Hadoop installation is done! next step is start services for hadoop.
Run given below command to start hadoop services on your linux/ubuntu box.
for service in /etc/init.d/hadoop-0.20-*; do sudo $service start; done

Sqoop Installation:
Upon start of Hadoop services, let’s move towards Sqoop installation with:
sudo apt-get install sqoop

MySql Installation:
sudo apt-get mysql-server(It will install mysql server 5.X)

During installation it will pop up window to enter password for root. Enter password as per your choice.

Database/table creation: First connect to mySql by following command:
mysql -u $USER_NAME$ -p
It will prompt then for password.So enter your password(same password which you entered above)

execute command
create myDB;(It will create a database named myDB.)
issuing “use myDB” will change database to myDB.

Create a table with:
create table employee(name VARCHAR(10), age VARCHAR(10);

Insert a row: insert into employee values(‘XXX’,’21’);

Once this this done. We are all set for sqoop play.

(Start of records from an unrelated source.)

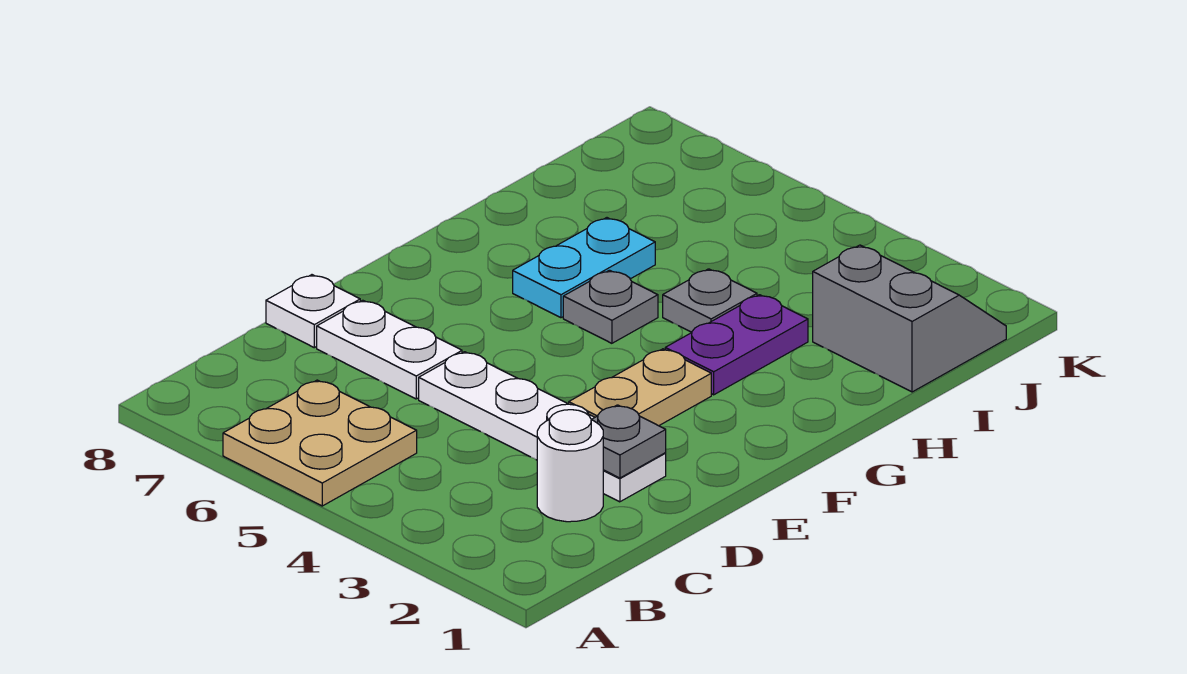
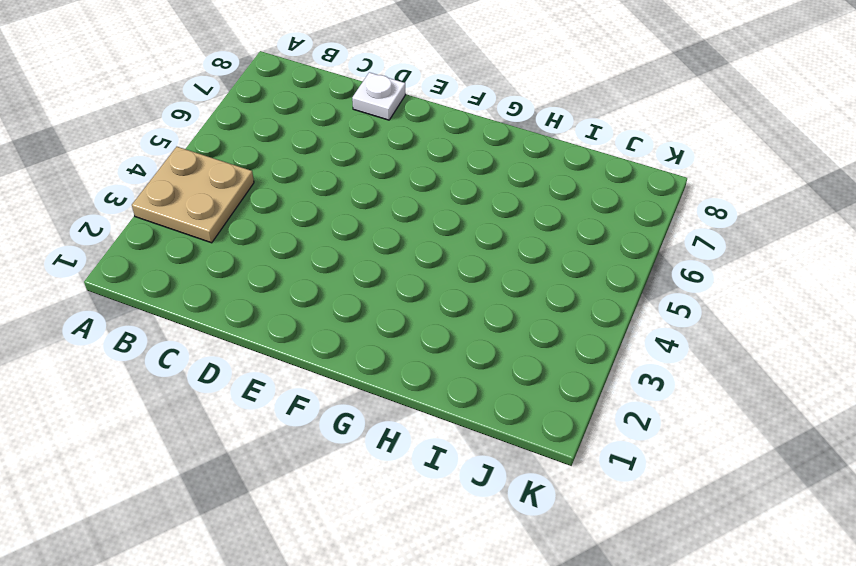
tan 2x2 plate [132,147,254,243] -> tan 2x2 plate moved to [223,380,417,506]
none -> white 1x1 round brick [537,410,603,522]
none -> white 1x4 plate [419,352,666,502]
none -> white 1x2 plate [317,300,462,399]

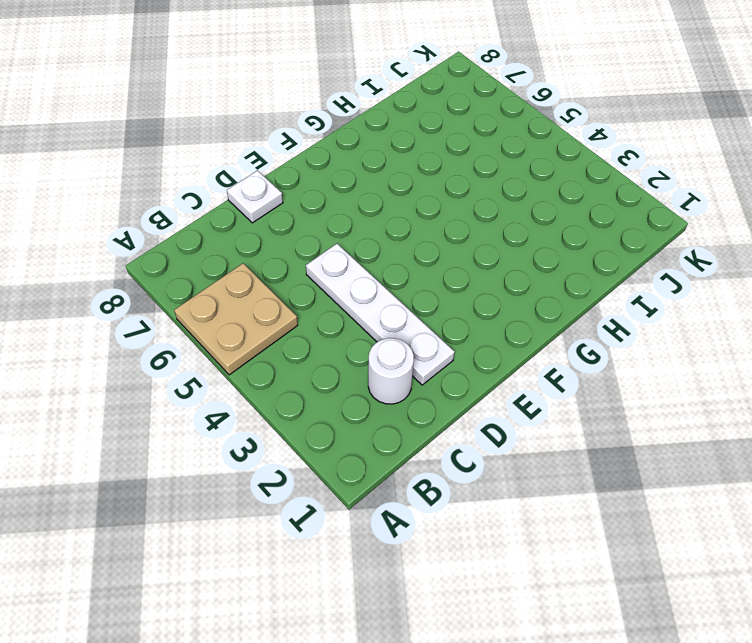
none -> white 1x2 plate [317,300,462,399]
none -> tan 1x2 plate [569,349,711,426]
none -> purple 1x2 plate [665,295,808,395]

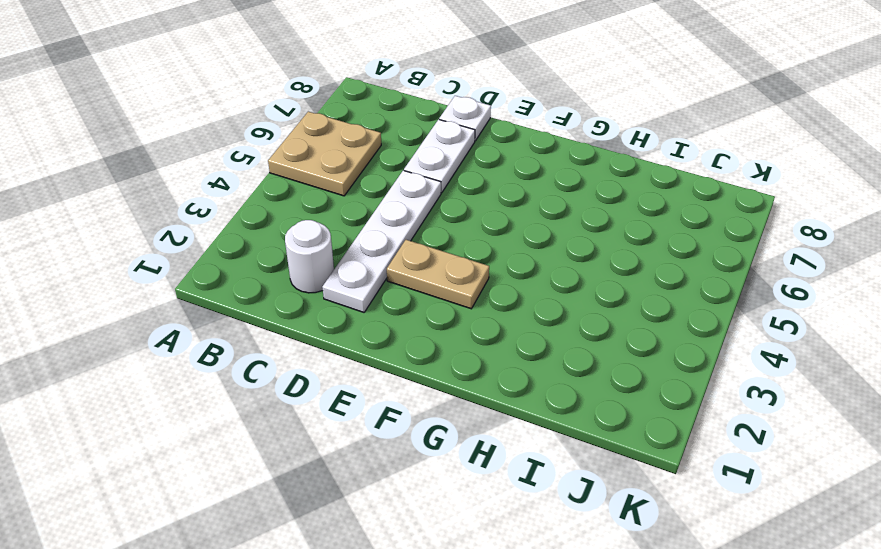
none -> purple 1x2 plate [665,295,808,395]
none -> grey 1x1 plate [563,270,658,343]
none -> cyan 1x2 plate [513,218,655,318]

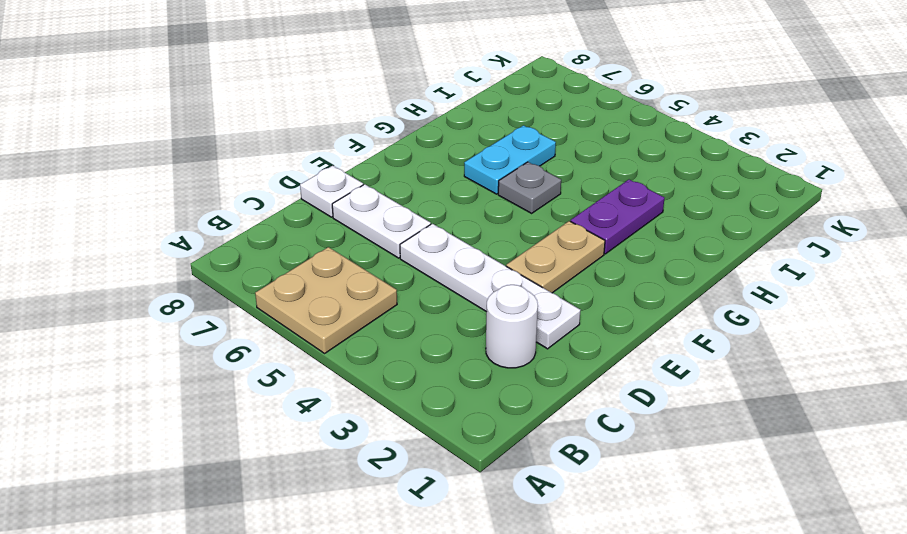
none -> grey 1x1 plate [663,269,757,332]
none -> grey 2x2 slope [813,245,1006,392]
none -> grey 1x1 plate [591,405,666,478]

sudo sqoop import –connect jdbc:mysql://$HOST_NAME$:$PORT_NAME$/myDB –username $USER_NAME –password $PASSWORD$ –table employee -m 1

default port on mysql installation is 3306

If you have not defined primary key for your table then you have to give ‘-m 1’ option for import. else it will be fine.

Once import is done you can fine employee.jar at following location
/tmp/sqoop/compile/employee.jar
and corresponding autogenerated java file at
./employee.java

Note: Reason for this post is to bring installation with correct working example together on 1 place for sqoop and mySql.